The image you've uploaded seems to contain a mathematical expression involving complex numbers. Let me analyze it.

The equation appears to be:

$\text{If} \quad z = x + yi = \frac{a - bi}{c + bi} \quad \text{and} \quad z = x - yi$

You are asked to show that:

$x^2 + y^2 = 1$

Let me proceed with solving this step by step.

1. First, express $z = x + yi$ as a complex number.
2. Next, express the right-hand side $\frac{a - bi}{c + bi}$ in a simpler form by multiplying both numerator and denominator by the conjugate of the denominator.
3. Then, equate the real and imaginary parts of both sides of the equation to extract values for $x$ and $y$.

Let me begin this process.### Step 1: Express $z = \frac{a - bi}{c + bi}$

To simplify this complex fraction, we multiply both the numerator and the denominator by the conjugate of the denominator, which is $c - bi$.

$z = \frac{a - bi}{c + bi} \times \frac{c - bi}{c - bi}$

This gives:

$z = \frac{(a - bi)(c - bi)}{(c + bi)(c - bi)}$

Step 2: Simplify the denominator

The denominator is a product of a complex number and its conjugate, which simplifies as follows:

$(c + bi)(c - bi) = c^2 + b^2$

Step 3: Expand the numerator

Now expand the numerator:

$(a - bi)(c - bi) = ac - abi - bci + b^2i^2$

Since $i^2 = -1$, we have:

$ac - abi - bci - b^2$

This simplifies to:

$(ac - b^2) - i(ab + bc)$

Step 4: Combine everything

Thus, we have:

$z = \frac{(ac - b^2) - i(ab + bc)}{c^2 + b^2}$

Now, write $z = x + yi$, so that:

$x + yi = \frac{(ac - b^2)}{c^2 + b^2} - i \cdot \frac{(ab + bc)}{c^2 + b^2}$

By comparing the real and imaginary parts, we obtain:

• $x = \frac{ac - b^2}{c^2 + b^2}$
• $y = \frac{ab + bc}{c^2 + b^2}$

Step 5: Show that $x^2 + y^2 = 1$

Now, let's compute $x^2 + y^2$:

$x^2 + y^2 = \left( \frac{ac - b^2}{c^2 + b^2} \right)^2 + \left( \frac{ab + bc}{c^2 + b^2} \right)^2$

Combine the terms:

$x^2 + y^2 = \frac{(ac - b^2)^2 + (ab + bc)^2}{(c^2 + b^2)^2}$

Expanding the numerator:

$(ac - b^2)^2 = a^2c^2 - 2ab^2c + b^4$ $(ab + bc)^2 = a^2b^2 + 2ab^2c + b^2c^2$

Add them together:

$a^2c^2 - 2ab^2c + b^4 + a^2b^2 + 2ab^2c + b^2c^2$

Simplifying:

$a^2c^2 + b^2c^2 + a^2b^2 + b^4$

This is the same as the expanded form of:

$(c^2 + b^2)^2$

Thus, we get:

$x^2 + y^2 = \frac{(c^2 + b^2)^2}{(c^2 + b^2)^2} = 1$

Conclusion

We have shown that $x^2 + y^2 = 1$, as required.

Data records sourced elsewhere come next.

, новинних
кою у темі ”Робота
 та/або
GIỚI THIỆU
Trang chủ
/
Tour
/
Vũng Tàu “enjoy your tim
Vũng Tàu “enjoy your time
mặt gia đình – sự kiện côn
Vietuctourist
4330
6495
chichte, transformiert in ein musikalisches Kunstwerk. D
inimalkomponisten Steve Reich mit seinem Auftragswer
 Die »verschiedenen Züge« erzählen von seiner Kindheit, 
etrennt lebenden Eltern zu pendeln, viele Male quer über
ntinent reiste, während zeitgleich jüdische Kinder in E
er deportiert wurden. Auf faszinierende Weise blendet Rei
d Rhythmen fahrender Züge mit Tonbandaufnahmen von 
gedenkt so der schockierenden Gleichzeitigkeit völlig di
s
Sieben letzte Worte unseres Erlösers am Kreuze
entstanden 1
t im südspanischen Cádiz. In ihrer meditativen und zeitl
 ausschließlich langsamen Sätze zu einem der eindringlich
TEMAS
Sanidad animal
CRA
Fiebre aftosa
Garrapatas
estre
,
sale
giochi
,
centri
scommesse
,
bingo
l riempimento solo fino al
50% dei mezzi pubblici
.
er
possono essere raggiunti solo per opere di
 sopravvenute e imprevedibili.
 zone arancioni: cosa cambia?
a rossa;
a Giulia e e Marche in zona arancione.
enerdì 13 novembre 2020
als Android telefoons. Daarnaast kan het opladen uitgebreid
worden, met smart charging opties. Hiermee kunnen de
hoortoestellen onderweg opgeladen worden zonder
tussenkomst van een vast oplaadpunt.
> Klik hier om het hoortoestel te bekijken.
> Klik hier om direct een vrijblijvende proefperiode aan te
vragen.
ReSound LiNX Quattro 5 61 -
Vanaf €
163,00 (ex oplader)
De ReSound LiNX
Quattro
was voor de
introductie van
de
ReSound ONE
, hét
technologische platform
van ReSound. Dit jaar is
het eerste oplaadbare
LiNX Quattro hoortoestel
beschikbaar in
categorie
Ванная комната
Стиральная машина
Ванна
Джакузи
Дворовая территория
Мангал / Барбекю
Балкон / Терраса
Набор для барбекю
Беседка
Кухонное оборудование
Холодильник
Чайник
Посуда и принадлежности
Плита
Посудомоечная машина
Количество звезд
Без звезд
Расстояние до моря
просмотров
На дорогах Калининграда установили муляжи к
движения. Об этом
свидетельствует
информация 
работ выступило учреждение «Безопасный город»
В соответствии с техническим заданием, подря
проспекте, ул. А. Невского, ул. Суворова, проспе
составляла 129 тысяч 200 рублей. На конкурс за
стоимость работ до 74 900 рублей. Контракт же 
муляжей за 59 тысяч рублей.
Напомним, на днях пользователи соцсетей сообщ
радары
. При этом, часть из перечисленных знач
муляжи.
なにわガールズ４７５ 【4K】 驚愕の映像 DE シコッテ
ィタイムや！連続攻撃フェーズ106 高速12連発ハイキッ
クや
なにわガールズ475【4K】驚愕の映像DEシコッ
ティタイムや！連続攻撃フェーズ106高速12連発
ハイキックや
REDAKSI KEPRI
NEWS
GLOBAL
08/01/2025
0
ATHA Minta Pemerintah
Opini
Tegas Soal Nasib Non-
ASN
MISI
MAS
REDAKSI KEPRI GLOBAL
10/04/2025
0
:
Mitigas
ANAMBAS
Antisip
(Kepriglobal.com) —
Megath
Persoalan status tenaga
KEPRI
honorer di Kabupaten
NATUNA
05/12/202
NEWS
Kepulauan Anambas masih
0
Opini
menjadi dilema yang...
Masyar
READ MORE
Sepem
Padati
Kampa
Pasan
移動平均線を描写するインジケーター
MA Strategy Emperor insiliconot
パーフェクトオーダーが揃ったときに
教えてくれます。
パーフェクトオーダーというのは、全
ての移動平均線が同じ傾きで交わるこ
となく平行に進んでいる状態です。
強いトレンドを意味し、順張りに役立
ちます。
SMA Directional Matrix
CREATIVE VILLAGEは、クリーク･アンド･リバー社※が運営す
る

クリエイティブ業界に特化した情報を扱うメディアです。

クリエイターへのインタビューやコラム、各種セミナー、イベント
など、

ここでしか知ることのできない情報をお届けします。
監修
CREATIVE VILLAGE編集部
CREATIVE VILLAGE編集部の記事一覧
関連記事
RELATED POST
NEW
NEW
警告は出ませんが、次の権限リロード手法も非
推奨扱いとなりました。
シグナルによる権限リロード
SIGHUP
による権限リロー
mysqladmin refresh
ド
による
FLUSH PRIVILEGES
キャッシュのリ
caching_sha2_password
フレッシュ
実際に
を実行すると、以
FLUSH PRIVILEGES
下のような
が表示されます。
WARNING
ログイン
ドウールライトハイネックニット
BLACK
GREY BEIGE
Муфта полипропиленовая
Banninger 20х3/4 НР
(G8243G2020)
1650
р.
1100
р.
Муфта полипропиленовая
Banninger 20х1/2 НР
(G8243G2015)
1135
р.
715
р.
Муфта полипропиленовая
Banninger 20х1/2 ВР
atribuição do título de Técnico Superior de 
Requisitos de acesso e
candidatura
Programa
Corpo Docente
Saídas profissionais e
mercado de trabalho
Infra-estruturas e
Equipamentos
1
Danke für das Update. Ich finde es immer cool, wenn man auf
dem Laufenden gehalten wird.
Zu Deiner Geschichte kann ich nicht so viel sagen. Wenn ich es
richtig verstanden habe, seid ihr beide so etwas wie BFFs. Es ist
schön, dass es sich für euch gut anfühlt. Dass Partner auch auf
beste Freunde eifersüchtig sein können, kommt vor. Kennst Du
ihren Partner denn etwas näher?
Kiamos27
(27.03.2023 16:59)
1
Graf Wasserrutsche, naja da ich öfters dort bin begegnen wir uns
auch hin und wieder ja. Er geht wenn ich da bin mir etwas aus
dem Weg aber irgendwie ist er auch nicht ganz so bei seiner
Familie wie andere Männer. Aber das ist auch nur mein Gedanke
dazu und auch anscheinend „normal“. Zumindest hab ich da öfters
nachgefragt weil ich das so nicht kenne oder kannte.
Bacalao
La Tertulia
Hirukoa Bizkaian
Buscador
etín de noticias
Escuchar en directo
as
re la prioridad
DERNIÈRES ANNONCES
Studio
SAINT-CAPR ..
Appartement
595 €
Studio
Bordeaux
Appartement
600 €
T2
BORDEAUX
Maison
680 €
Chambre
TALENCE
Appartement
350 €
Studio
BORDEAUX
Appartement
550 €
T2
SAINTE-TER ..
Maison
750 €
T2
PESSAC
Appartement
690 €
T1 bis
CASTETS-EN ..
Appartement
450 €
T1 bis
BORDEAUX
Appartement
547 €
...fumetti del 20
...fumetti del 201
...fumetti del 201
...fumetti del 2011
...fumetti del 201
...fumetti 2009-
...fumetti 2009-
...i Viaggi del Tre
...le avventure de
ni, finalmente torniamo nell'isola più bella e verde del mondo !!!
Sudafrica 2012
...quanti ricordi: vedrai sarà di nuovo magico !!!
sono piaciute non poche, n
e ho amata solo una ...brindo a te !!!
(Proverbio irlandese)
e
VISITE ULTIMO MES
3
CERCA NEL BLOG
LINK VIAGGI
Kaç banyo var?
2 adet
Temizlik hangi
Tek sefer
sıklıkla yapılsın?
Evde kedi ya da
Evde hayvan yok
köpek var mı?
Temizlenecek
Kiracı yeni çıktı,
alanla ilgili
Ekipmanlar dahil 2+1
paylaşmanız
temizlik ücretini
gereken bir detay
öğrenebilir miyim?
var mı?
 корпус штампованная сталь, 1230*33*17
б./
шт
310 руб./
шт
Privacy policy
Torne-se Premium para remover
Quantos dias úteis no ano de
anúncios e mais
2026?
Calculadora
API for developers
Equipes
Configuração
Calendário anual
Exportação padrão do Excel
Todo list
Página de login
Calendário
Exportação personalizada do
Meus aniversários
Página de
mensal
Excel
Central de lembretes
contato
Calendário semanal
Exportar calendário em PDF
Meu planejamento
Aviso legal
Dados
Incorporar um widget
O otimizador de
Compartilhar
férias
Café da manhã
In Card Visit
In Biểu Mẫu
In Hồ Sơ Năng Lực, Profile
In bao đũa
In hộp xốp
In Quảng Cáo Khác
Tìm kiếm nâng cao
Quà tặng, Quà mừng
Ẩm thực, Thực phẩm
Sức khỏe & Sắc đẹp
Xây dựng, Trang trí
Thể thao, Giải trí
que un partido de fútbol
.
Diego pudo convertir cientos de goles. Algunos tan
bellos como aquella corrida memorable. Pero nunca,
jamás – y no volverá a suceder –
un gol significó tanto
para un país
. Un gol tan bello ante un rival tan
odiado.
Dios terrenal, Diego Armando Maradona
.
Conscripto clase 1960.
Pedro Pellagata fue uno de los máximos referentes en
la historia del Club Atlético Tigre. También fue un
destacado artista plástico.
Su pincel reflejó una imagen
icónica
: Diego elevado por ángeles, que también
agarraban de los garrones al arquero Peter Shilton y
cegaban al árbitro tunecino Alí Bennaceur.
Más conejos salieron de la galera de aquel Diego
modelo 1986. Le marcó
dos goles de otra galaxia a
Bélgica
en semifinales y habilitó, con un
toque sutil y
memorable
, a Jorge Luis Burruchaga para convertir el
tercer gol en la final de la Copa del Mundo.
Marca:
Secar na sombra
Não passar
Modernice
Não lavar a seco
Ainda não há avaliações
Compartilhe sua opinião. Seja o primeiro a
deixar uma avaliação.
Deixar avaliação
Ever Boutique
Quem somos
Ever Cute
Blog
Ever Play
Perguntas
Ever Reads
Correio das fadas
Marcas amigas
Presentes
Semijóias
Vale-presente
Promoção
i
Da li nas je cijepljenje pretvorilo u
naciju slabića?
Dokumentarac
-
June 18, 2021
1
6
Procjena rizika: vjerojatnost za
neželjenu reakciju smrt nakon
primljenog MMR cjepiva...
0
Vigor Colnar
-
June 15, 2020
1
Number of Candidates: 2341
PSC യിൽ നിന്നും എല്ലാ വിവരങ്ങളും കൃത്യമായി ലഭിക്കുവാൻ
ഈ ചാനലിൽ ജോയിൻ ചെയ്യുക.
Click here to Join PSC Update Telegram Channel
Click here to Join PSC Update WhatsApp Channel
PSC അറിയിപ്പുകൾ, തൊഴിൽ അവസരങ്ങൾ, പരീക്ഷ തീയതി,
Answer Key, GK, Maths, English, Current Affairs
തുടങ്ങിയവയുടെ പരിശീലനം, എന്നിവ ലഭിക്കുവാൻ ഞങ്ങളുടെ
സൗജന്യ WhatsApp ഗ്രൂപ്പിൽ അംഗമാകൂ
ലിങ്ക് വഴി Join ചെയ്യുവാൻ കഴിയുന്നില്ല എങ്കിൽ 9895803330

Let me know if you would like more details or have any further questions. Here are some related questions you might be interested in:

1. How do you find the modulus of a complex number?
2. What is the geometric interpretation of the expression $x^2 + y^2 = 1$ in the complex plane?
3. Can this method be applied to other complex numbers in a similar form?
4. How do you use complex conjugates to simplify expressions involving complex numbers?
5. What is the significance of complex numbers in solving real-world problems?

Tip: When simplifying complex fractions, multiplying by the conjugate of the denominator is often a helpful technique.